Yeah Yeah Yeah- Bob Stanley (2013)

This book’s scope is so huge that it is difficult to be able to succinctly describe it.  In 2022 Bob Stanley published “Let’s Do It” (number 2 in my current Books Of The Year list) and that book was in many ways a prequel to this written more or less a decade on.  This earlier book focuses on pop music really from the introduction of the first UK charts in 1952 and has as its focus the vast seismic shift – The Beatles, whose presence seems almost there from that point on but actually do not dominate proceedings here as much as I had expected them to do.

Bob Stanley completed a gargantuan task in relating the developments and shifts in popular music up to his publication date- maintaining a good balance between the UK and US markets and touching upon almost every form of popular music which had a moment in the spotlight in the past 70+ years.  He does it in a way that I’m equally fascinated with reading about the major and minor performers in genres I’m not even interested in (US Country, Metal, Britpop etc) as in those areas of music I feel I know well.

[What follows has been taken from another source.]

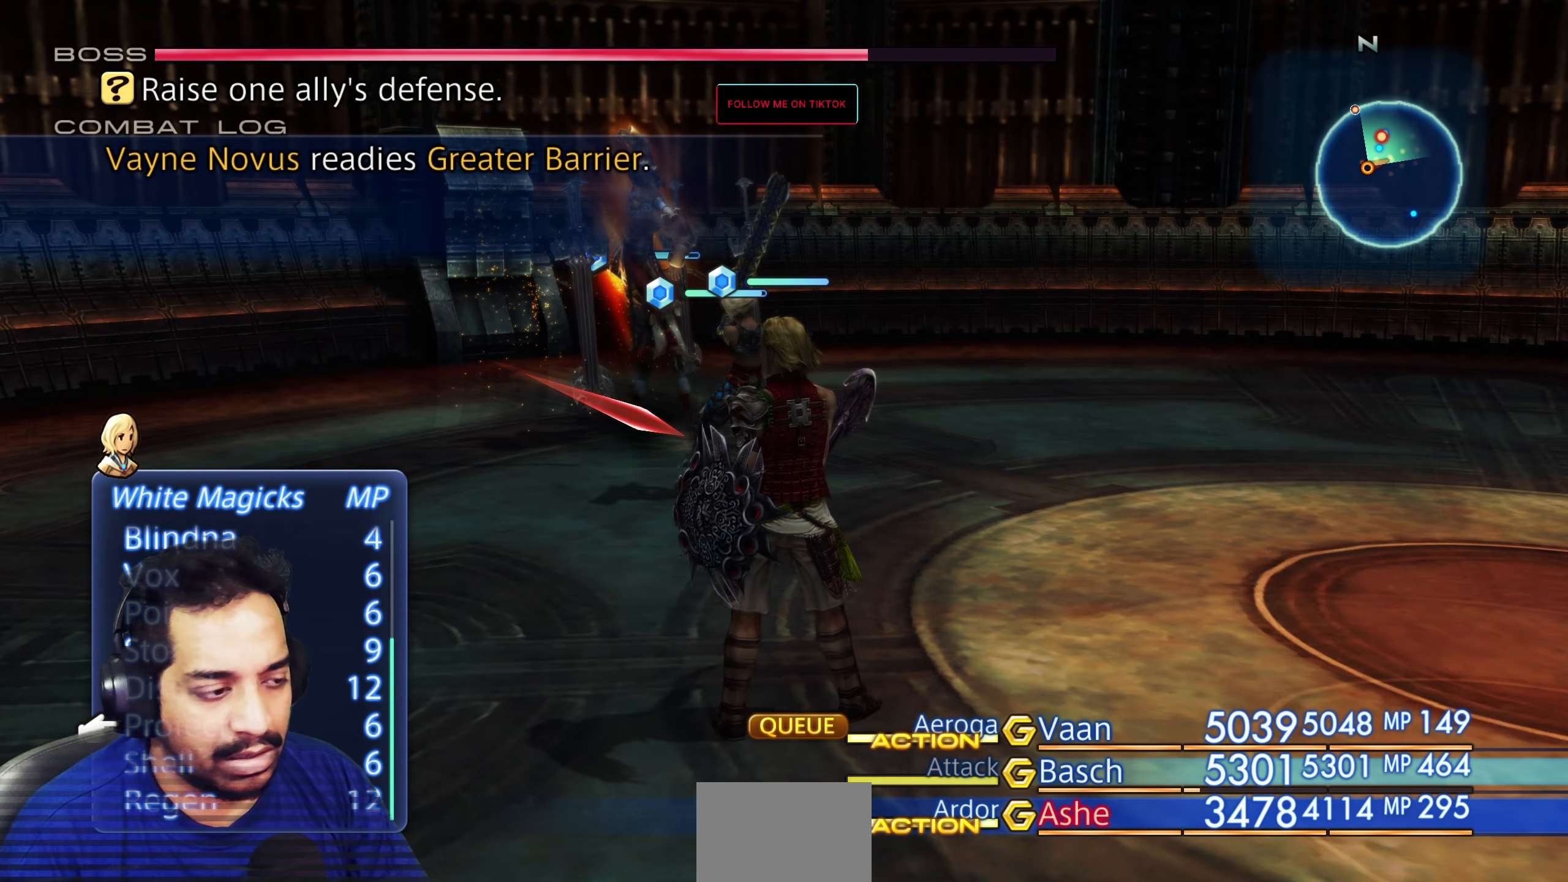
{"dt_ms": 500, "buttons": ["DPAD_DOWN"], "left_stick": "center", "right_stick": "center", "events": [[267, "DPAD_DOWN", "down"], [350, "DPAD_DOWN", "up"], [433, "DPAD_DOWN", "down"]]}
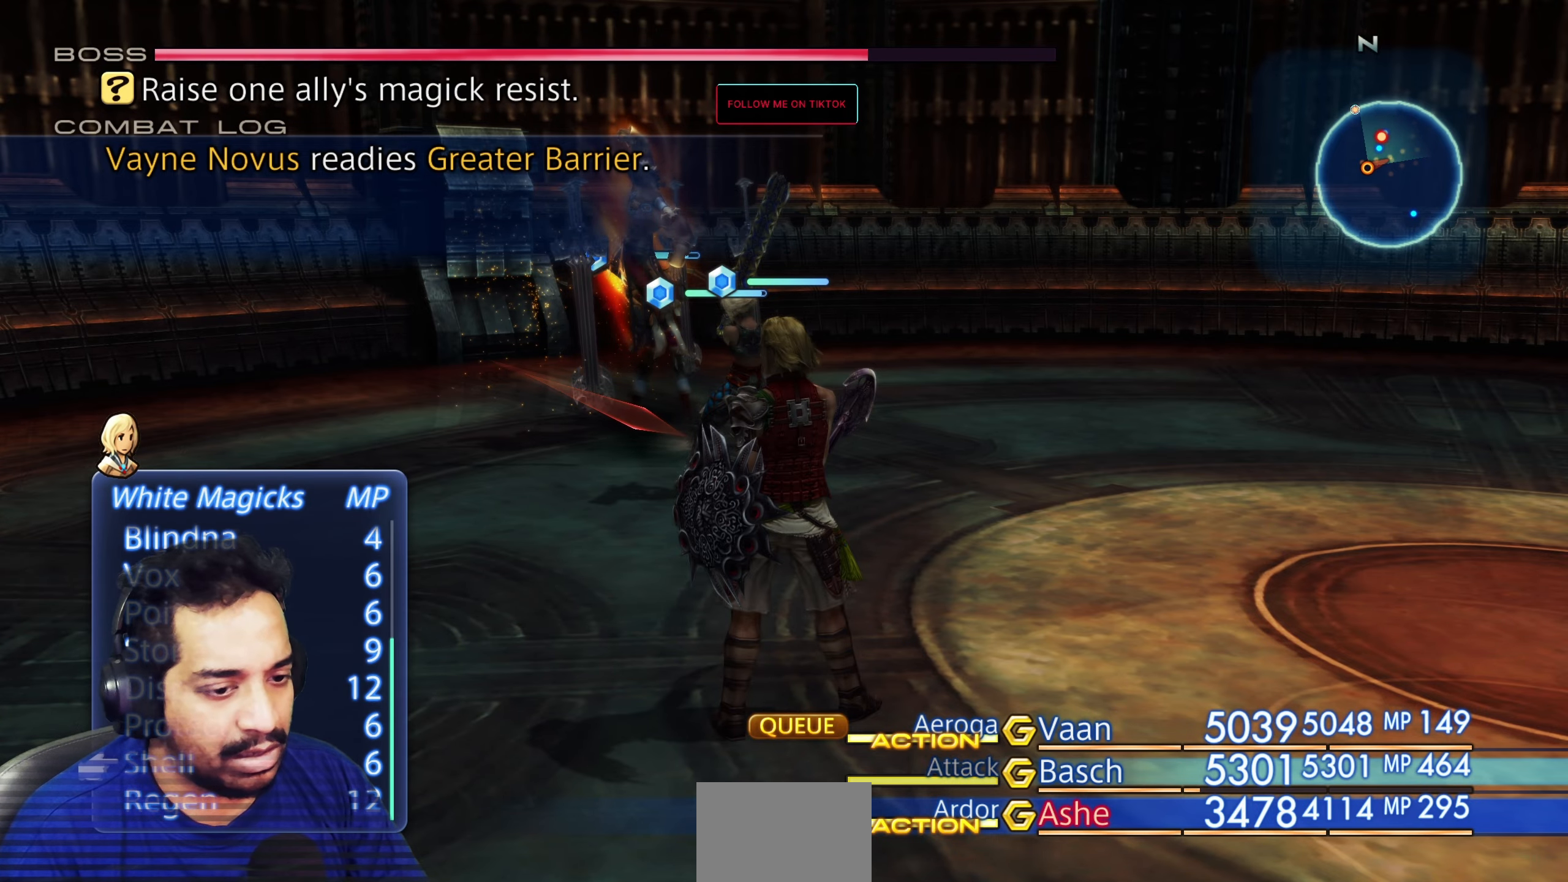
{"dt_ms": 500, "buttons": [], "left_stick": "center", "right_stick": "center", "events": [[50, "DPAD_DOWN", "up"], [133, "CROSS", "down"], [267, "CROSS", "up"]]}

There is so much to be enjoyed in this book but I must admit that compared to “Let’s Do It” I sometimes felt a little fatigued by it all here with so much information in rapid succession.  I felt we were given more space in the later book and that “Let’s Do It” actually had a greater freshness because I hadn’t lived through those years.  I didn’t have the feelings about acts I’d built up watching “Top Of The Pops” and reading “Record Mirror”.  I felt this affected how I responded to the author’s writing.  One telling point of difference is that when I read “Let’s Do It” I went overboard on looking up more about artists and putting them into Spotify playlists.  This time, hardly any, I didn’t have the same openness to what I thought I might like or not like because I had lived through much of the period examined and had my own ideas which proved harder for the author to shake.

What I do love is Bob Stanley’s turn of phrase and his enthusiasm for what is joyful in music which is often laugh out loud funny, as it was in “Let’s Do It”.  Once again, I love his apt descriptions.  Here he is on 70’s glam-rock legends Slade;

Dickensian singer Noddy Holder had a voice like John Lennon screaming down the chimney of the QE2; rosy-cheeked bassist Jim Lea looked as if he lived with his mum and bred racing pigeons; Dave Hill on guitar had the most rabbity face in the  world; while drummer Don Powell chewed gum and stared into space- even after he’d been in a horrific car crash and lost most of his memory, he looked exactly the same.

This book is nearly a decade old which makes The Epilogue where Bob Stanley does a bit of projection into the future fascinating.  After decades of glory days there was a definite decline in the way pop music was perceived from probably the mid 90’s.  The stalwart barometer of taste “Top Of The Pops” fizzled out, the UK music press lost major titles and the UK chart became about marketing, with tracks attaining their highest position in the first week of sale there wasn’t the excitement of watching singles climb their way to the top.  He states he misses going to a record shop and that “Without the detail, pop music doesn’t have the desirability it once had; it’s not as wantable. Instant downloads require no effort and so demands less of an emotional connection -it’s less likely that you will devote time and effort to getting inside a new record, trying to understand it, if you haven’t made a physical journey to track it down in the first place.”

Ten years on and the unpredictability of pop means that this statement is both more so (with the predominance of streaming and the vast choice of instant access music) and less so (with the revitalisation of the vinyl market).  That is one of the great things about pop music, you never really know what is going to be around the corner but something will be.

This is an essential book about pop history even if it did not fill me with quite the same love and awe as “Let’s Do It.”  For anyone wanting an overview of popular cultural life in the last 50+ years this is a dream of a book.